Sword-Edge Commercials Limited has issued its postal ballot notice dated February 27, 2026, seeking shareholder approval for the appointment of three independent directors. The company distributed the notice exclusively through electronic mode to shareholders whose names appear on the Register of Members as of the cut-off date of February 20, 2026.

Postal Ballot Framework and Timeline

The board has established a comprehensive framework for the postal ballot process, with voting conducted exclusively through remote e-voting. The company has engaged National Securities Depository Limited (NSDL) to provide e-voting facilities to all members.

Timeline Component: Date and Time
Cut-off Date: Friday, February 20, 2026
Voting Commencement: Saturday, February 28, 2026 at 09:00 A.M
Voting Conclusion: Sunday, March 29, 2026 at 05:00 P.M
Voting Duration: 29 days
Distribution Method: Electronic mode only

Director Appointments for Shareholder Approval

The postal ballot notice contains three special resolutions for the appointment of independent directors, all initially appointed as additional directors on January 19, 2026. Each appointment is proposed for a five-year term from January 19, 2026, to January 18, 2031.

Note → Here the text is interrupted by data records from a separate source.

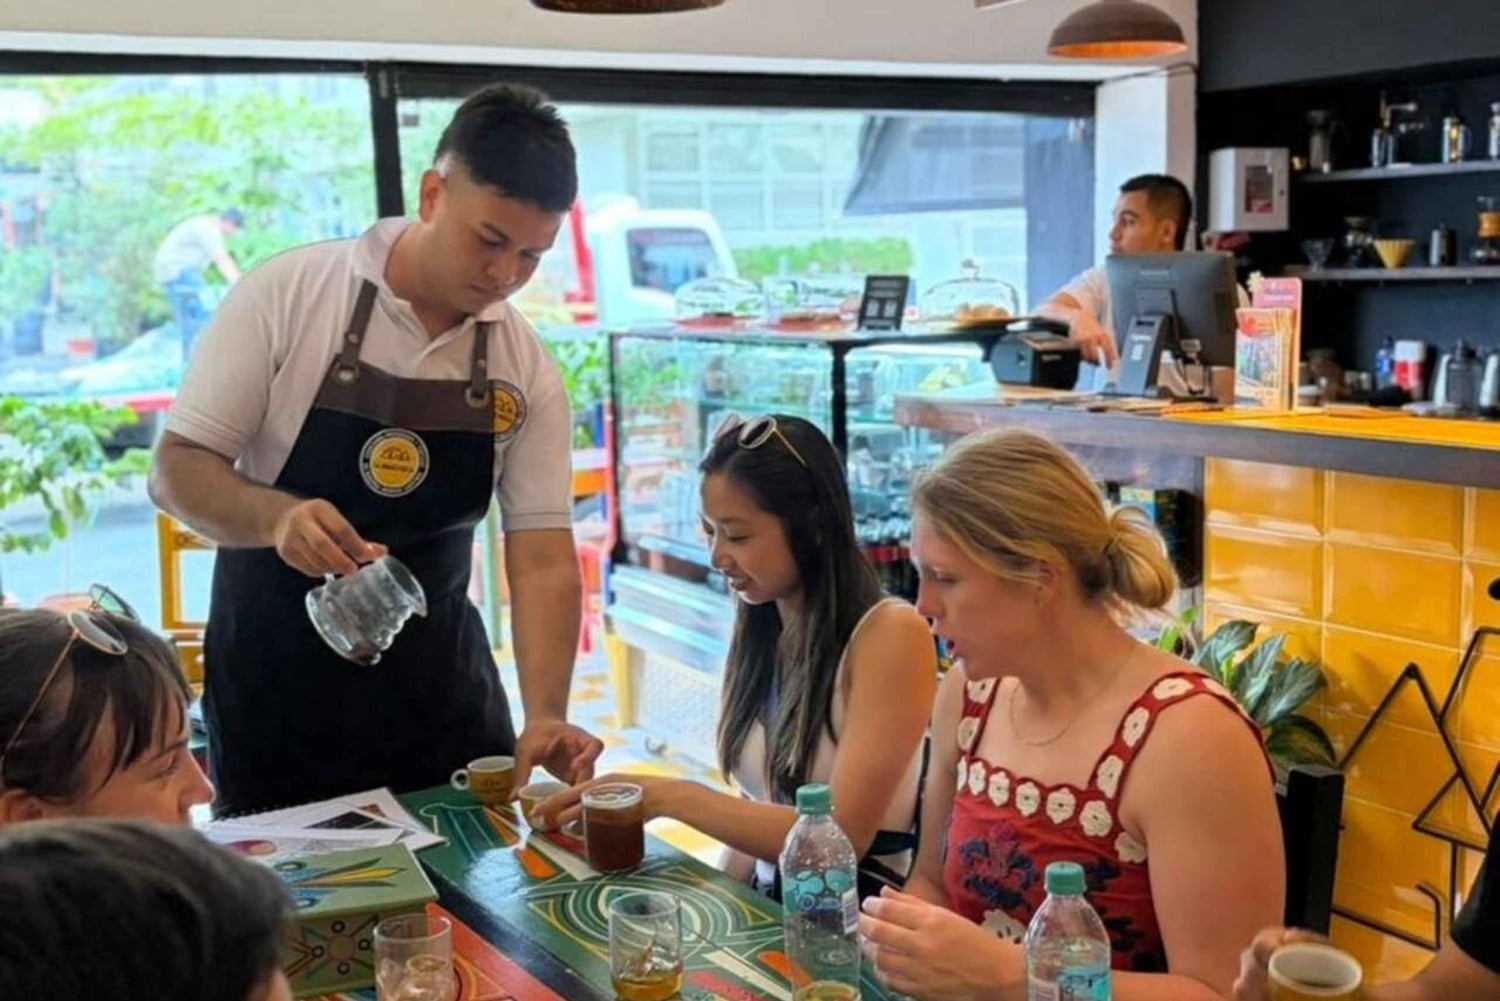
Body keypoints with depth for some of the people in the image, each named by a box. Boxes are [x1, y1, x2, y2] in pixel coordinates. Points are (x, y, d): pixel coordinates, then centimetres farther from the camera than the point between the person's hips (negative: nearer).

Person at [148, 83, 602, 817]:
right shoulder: (286, 295, -13)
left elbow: (542, 556, -7)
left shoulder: (527, 368, -5)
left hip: (440, 687, 3)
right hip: (278, 686, -2)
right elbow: (176, 470, -11)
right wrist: (278, 516, -31)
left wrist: (546, 715, -21)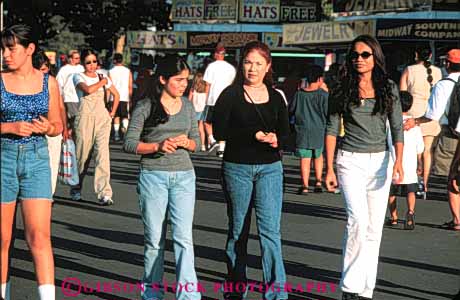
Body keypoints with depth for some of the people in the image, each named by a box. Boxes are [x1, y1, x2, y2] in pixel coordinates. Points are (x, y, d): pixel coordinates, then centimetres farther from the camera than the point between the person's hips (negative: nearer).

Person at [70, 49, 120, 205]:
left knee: (103, 154, -10)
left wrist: (112, 112, 16)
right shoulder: (78, 77, 1)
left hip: (102, 118, 2)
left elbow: (116, 95, 26)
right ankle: (76, 189, 24)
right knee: (82, 155, 3)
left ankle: (105, 193, -14)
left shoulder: (103, 77, 13)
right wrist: (102, 82, -5)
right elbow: (88, 89, -19)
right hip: (85, 118, -2)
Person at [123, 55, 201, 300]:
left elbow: (196, 142, 16)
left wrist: (186, 142, -8)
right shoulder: (145, 107, -4)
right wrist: (158, 146, -20)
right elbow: (129, 144, -5)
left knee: (183, 237, -8)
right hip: (153, 176, -2)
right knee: (154, 239, 6)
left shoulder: (187, 106, 9)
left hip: (184, 176, 3)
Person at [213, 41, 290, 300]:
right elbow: (219, 131, -9)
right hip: (237, 168, -1)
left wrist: (275, 138, -12)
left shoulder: (276, 96, 8)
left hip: (270, 167, 1)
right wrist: (253, 135, -19)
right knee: (238, 230, 9)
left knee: (270, 229, -8)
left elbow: (285, 130, 12)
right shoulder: (231, 94, -1)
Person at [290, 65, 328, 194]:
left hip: (302, 131, 0)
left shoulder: (299, 94, 0)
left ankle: (305, 186, -3)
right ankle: (318, 181, 13)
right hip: (319, 131, 0)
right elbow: (328, 113, -7)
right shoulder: (323, 95, -7)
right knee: (318, 156, 19)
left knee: (305, 159, 1)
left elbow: (291, 110, 8)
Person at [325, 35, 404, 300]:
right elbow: (332, 130, 2)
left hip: (380, 161, 2)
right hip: (351, 160, -2)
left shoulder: (389, 89, 4)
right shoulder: (342, 90, 0)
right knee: (358, 219, -20)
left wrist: (399, 161, -13)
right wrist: (329, 169, -2)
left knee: (374, 228, 4)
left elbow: (397, 129, 2)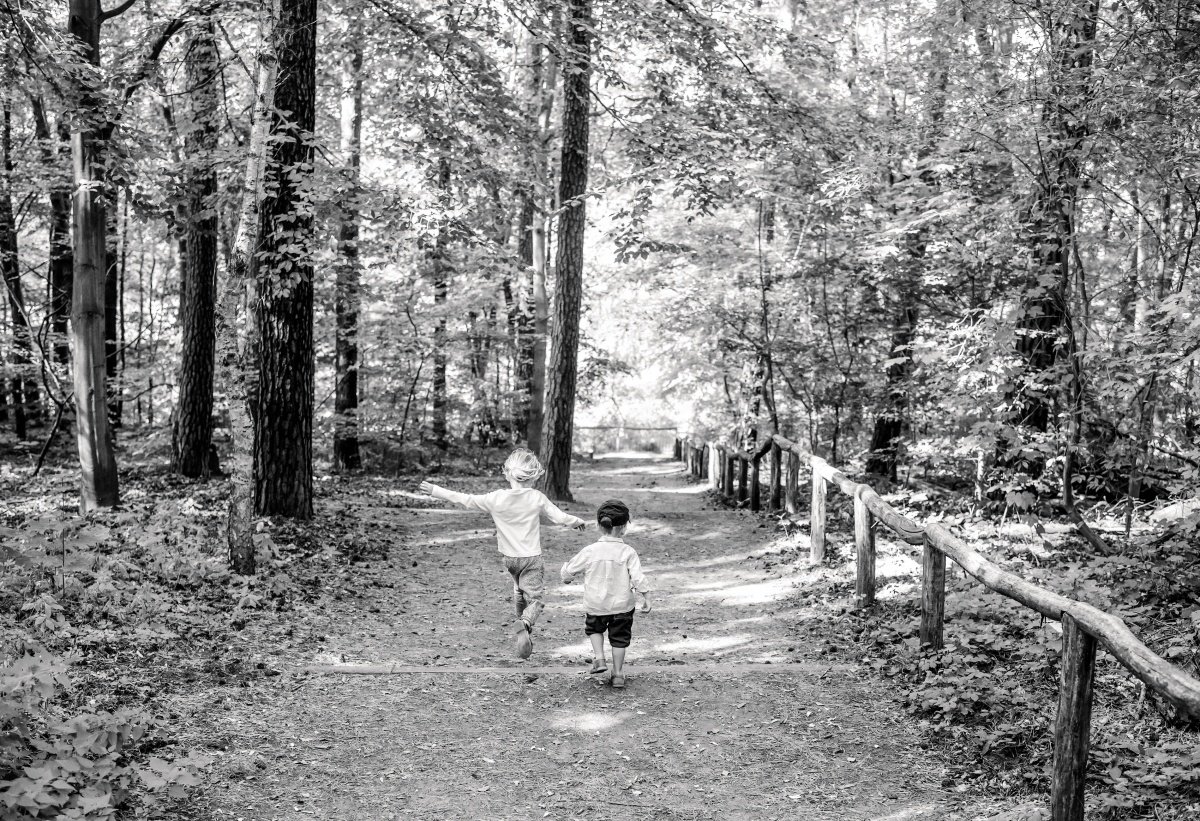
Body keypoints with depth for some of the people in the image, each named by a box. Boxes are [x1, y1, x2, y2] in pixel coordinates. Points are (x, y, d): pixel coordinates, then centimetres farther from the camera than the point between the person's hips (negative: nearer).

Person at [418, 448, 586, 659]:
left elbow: (466, 500, -6)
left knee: (518, 591, 28)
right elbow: (560, 518, -8)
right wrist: (578, 521, 13)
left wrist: (436, 491, 3)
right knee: (534, 598, -4)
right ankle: (525, 625, -32)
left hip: (509, 557, 3)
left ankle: (522, 622, 36)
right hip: (532, 557, -3)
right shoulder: (537, 498, -11)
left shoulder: (496, 499, -10)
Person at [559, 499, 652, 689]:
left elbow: (570, 570, -2)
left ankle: (599, 658, 10)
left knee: (594, 628, 27)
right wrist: (645, 599, -4)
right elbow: (638, 578, -16)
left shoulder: (590, 551, -12)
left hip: (596, 604, 0)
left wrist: (566, 577, 21)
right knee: (619, 638, 16)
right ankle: (618, 674, 19)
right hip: (622, 604, 0)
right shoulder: (628, 552, -14)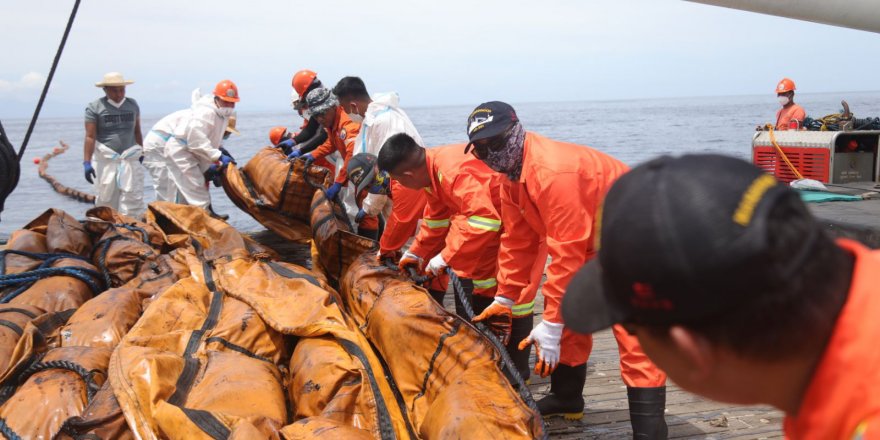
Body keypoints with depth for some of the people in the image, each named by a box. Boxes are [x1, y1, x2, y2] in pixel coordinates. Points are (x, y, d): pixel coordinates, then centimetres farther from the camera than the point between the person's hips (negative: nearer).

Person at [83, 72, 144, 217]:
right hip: (105, 159, -2)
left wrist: (142, 153, 21)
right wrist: (87, 162, -13)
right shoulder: (95, 107, -3)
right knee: (106, 197, 4)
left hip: (130, 157, 3)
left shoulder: (132, 104, 10)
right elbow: (90, 137, -7)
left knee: (133, 196, -4)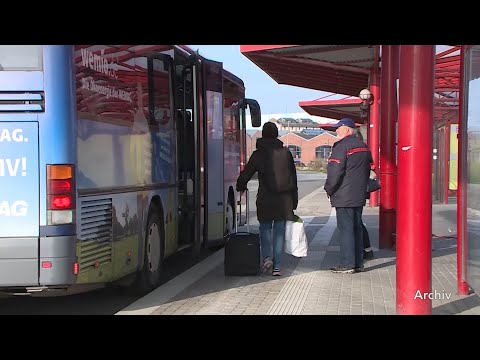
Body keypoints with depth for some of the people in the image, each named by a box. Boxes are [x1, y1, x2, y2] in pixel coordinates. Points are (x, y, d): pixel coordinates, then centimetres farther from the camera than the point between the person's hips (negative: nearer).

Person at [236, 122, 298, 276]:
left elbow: (246, 174, 2)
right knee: (279, 232, 7)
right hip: (283, 200, 2)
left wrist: (240, 187, 24)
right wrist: (294, 202, 14)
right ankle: (277, 266, 6)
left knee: (265, 229, 14)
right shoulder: (286, 153, 4)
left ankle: (267, 257, -6)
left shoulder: (258, 154, -3)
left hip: (265, 200, -2)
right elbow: (293, 178, 7)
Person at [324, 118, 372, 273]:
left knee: (345, 229, -5)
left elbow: (334, 172, -17)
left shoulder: (341, 146, -14)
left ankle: (347, 264, -5)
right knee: (357, 228, 12)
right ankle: (358, 263, 15)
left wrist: (329, 190, -5)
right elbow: (367, 171, 21)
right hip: (359, 196, 8)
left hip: (344, 196, -8)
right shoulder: (363, 146, 14)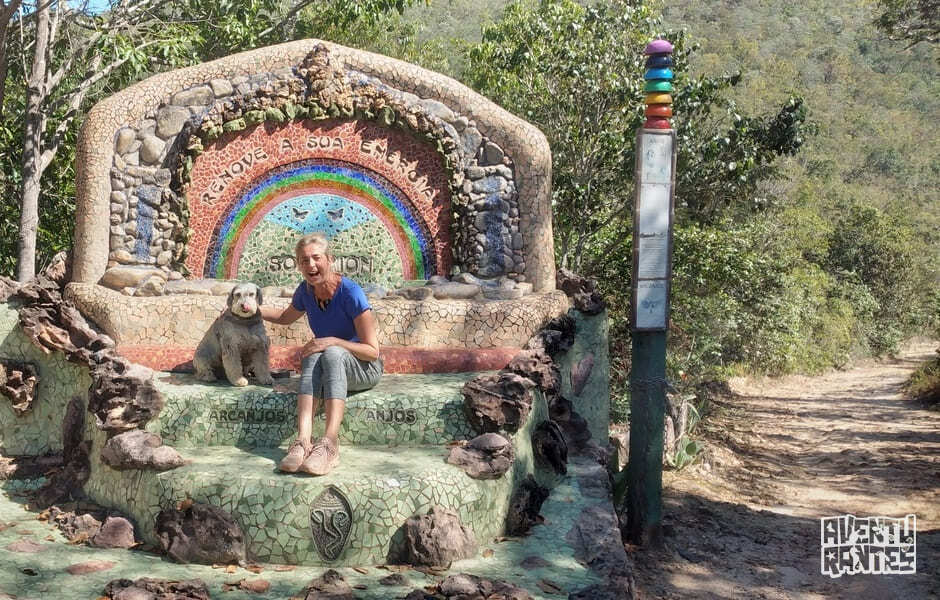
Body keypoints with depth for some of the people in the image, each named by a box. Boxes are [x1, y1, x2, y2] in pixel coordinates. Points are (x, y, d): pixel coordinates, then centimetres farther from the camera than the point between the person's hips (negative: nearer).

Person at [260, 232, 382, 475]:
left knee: (331, 353, -36)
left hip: (364, 368, -4)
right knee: (314, 357, -31)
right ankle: (303, 441, -49)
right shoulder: (306, 291, -2)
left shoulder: (350, 292, -19)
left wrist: (333, 341, -28)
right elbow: (286, 317, 24)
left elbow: (373, 351, -18)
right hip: (329, 367, 4)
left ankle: (329, 443, -50)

Director Details: Ms. Neha Kargeti Ms. Adithi Rathore Mr. Kulbir Singh Sandhu
DIN: 10940282 11473799 10354722
Age: 36 years 33 years 46 years
Designation: Non-Executive Independent Director Non-Executive Independent Director Non-Executive Independent Director
Term Period: 5 consecutive years 5 consecutive years 5 consecutive years

Professional Background and Expertise

Ms. Neha Kargeti brings over 10 years of experience in company law, finance, and business law. She is a qualified Company Secretary with B.com (HONS.) from Delhi University and currently works as a content writer while having produced numerous ad films.

Ms. Adithi Rathore is a professional actor with over 12 years of experience in highly regulated, contract-driven media environments. Her expertise includes stakeholder engagement, regulatory discipline, and reputational sensitivity, supporting effective governance and compliance.

Mr. Kulbir Singh Sandhu has over 20 years of experience in automobile and logistics sectors, with exposure to fintech and digital business models. He contributes practical industry knowledge to board governance and decision-making processes.

Scrutinizer and Compliance Framework

The board has appointed Mr. Ashok Patel, Practicing Company Secretary (F.C.S. No. 10977, C.O.P. No. 15326), as the scrutinizer for conducting the postal ballot process. The results will be declared within two working days from the conclusion of e-voting and communicated to BSE Limited under scrip code 512359.

Regulatory Compliance and Communication

The postal ballot process complies with Regulation 30 of SEBI (Listing Obligations & Disclosure Requirements) Regulations, 2015, and various MCA circulars. The notice is available on the company's website at www.Swordedge.in , and shareholders can access detailed voting instructions through the NSDL e-voting platform.